The expiration of two important benefits for federal student loan borrowers is approaching, with the student loan repayment “on-ramp” and the Fresh Start program ending on September 30. These benefits were implemented in response to the pandemic, which paused federal student loan payments from March 2020 to October 2023. The on-ramp allowed borrowers to prepare for resuming monthly payments without facing delinquency or default, and missed payments were not reported to credit bureaus. However, starting October 1, missed payments will count against borrowers, potentially damaging their credit score and leading to default, collections, and other negative consequences. Interest still accrued during the pause, and skipping payments prevented progress towards debt repayment and loan forgiveness programs.

The Fresh Start program, which provides borrowers with a way to get their student loans out of default, will also be closing on September 30. Borrowers are encouraged to enroll in the program online or over the phone by the deadline to have their loans returned to good standing. By applying for Fresh Start, the record of default will be removed from the credit report, and borrowers will regain access to repayment plans and forgiveness programs. If borrowers in default do not apply for Fresh Start by the deadline, benefits such as pausing collection attempts and restoring access to Federal Student Aid accounts will end for their defaulted loans.

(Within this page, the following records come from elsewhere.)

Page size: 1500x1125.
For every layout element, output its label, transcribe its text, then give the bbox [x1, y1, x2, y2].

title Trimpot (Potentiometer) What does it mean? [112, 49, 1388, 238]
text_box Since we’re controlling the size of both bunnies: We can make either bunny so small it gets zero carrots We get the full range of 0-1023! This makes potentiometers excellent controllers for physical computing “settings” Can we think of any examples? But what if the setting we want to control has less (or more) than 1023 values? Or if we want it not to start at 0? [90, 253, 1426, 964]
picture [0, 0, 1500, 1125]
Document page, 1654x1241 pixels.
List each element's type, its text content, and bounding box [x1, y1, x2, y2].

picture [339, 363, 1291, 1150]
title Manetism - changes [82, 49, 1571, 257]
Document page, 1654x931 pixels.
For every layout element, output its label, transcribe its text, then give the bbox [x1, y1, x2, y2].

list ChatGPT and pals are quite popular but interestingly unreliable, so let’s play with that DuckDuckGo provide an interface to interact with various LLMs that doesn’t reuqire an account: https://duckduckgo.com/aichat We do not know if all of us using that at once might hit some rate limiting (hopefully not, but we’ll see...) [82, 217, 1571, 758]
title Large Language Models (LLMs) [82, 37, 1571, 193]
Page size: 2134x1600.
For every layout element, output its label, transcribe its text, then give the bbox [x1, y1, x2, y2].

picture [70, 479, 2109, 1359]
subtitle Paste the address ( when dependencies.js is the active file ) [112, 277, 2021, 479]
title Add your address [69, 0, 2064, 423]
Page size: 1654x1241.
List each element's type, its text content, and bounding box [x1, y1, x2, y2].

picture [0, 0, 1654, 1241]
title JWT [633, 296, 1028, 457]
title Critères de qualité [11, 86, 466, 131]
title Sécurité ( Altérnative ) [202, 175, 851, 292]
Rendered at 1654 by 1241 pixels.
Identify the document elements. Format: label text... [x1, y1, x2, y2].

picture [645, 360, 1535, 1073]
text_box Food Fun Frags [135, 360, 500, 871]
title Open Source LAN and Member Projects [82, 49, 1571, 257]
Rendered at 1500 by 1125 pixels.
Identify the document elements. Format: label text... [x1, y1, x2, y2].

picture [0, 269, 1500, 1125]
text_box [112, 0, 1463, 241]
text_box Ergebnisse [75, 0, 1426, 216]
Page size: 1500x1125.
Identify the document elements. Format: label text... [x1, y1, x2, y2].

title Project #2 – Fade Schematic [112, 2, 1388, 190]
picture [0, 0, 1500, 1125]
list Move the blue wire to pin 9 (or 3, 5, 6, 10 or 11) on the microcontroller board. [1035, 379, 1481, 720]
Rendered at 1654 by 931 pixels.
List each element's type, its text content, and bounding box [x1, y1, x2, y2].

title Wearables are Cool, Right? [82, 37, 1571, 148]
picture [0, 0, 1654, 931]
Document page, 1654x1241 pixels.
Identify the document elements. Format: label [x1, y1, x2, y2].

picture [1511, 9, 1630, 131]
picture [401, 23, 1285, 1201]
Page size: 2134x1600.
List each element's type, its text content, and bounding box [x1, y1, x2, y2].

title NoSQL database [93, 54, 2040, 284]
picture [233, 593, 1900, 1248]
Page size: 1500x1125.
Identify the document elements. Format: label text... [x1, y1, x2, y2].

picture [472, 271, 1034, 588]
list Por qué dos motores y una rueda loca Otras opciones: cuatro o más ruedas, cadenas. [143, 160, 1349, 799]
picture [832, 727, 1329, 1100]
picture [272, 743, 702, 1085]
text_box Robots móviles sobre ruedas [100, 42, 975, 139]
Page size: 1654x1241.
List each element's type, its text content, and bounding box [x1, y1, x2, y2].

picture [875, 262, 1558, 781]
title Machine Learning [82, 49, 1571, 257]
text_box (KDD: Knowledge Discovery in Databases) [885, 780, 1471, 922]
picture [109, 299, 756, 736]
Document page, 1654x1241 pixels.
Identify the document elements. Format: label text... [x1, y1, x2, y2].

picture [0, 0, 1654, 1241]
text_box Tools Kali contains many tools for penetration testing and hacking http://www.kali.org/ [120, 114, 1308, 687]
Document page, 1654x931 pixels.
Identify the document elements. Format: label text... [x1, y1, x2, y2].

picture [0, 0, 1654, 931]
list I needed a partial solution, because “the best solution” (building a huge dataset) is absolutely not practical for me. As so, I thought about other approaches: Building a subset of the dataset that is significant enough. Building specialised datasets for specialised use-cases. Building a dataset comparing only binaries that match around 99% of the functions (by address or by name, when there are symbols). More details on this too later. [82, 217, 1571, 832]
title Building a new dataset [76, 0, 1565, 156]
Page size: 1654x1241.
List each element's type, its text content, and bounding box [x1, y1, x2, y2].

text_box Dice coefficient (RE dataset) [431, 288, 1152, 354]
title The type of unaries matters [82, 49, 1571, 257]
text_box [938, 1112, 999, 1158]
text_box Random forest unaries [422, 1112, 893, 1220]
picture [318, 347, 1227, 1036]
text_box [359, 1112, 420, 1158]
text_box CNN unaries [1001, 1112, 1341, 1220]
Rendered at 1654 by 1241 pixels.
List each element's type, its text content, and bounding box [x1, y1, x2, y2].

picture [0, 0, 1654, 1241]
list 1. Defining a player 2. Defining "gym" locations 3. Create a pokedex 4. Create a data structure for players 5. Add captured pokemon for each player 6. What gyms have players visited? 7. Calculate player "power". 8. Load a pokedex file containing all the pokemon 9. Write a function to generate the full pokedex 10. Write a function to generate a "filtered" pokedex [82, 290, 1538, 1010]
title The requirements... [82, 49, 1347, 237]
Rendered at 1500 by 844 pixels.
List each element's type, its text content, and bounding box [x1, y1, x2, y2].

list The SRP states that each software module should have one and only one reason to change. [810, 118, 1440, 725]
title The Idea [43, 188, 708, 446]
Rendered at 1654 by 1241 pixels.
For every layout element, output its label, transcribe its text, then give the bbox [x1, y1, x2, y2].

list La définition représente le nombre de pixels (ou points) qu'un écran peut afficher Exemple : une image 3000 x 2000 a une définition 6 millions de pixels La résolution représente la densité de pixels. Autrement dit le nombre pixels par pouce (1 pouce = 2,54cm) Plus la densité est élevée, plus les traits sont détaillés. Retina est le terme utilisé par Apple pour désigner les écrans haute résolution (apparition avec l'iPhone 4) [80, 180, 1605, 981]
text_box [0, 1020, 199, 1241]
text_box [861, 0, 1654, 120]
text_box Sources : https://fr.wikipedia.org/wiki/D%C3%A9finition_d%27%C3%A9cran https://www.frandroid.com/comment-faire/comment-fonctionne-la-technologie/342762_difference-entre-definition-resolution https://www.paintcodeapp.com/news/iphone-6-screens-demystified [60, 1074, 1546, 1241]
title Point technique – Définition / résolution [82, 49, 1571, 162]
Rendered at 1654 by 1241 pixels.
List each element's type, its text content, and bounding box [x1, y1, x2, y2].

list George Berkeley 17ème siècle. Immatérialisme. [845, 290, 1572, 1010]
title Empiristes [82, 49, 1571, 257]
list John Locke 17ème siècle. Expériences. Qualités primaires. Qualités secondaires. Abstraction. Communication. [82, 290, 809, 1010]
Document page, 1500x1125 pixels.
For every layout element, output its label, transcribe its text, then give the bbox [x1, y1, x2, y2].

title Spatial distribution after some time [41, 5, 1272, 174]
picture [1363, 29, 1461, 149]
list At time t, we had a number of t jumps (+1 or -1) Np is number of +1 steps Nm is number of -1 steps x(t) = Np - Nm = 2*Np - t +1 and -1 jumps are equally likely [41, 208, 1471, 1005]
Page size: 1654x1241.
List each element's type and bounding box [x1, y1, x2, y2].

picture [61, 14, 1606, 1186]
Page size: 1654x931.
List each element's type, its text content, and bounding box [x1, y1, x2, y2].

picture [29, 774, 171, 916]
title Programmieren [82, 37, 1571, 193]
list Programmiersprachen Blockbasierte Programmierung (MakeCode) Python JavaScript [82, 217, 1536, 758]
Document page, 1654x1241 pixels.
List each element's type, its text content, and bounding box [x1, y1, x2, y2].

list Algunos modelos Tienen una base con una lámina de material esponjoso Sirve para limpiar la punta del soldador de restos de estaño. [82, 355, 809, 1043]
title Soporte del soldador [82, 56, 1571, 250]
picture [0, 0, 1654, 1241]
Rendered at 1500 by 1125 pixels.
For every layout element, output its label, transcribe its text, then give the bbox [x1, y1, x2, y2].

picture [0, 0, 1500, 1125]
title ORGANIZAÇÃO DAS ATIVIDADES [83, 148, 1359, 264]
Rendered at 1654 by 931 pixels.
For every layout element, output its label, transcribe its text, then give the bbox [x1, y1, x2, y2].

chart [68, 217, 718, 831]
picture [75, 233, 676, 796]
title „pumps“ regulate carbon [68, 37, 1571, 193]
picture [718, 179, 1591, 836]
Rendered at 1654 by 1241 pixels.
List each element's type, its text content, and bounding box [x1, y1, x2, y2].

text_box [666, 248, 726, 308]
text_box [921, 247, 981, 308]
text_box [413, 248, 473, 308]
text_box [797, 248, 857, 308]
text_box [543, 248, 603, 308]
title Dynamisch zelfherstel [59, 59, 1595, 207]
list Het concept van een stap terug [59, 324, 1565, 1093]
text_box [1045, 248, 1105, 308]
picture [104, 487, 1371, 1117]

Federal student loan borrowers are advised to review their loan status, sign up for automatic payments to avoid missed bills and receive an interest rate discount, discuss options with their loan servicer if they are unable to afford payments, and explore methods to get loans out of default, such as consolidation or rehabilitation. The potential consequences of defaulting on student loans, including wage garnishment and damage to credit score, underscore the importance of managing education debt effectively. Borrowers should also consider the PSLF Buyback program, which offers loan forgiveness after ten years of public service work. Eligible individuals who have already completed ten years of service may be able to “buy back” months spent in deferment or forbearance to meet the requirements for PSLF.

As the expiration of COVID-era benefits and restrictions on access to income-driven repayment plans looms, borrowers should take proactive steps to manage their federal student loans. Checking loan balances, interest rates, and repayment status, signing up for autopay, discussing options with loan servicers, and exploring program options like PSLF Buyback can help borrowers navigate the changing landscape of student loan repayment. It is essential for borrowers to be informed about their loan status and available options to avoid default and its potential consequences. By taking steps to stay on top of their student loans and explore alternative repayment solutions, borrowers can work towards financial stability and debt repayment success.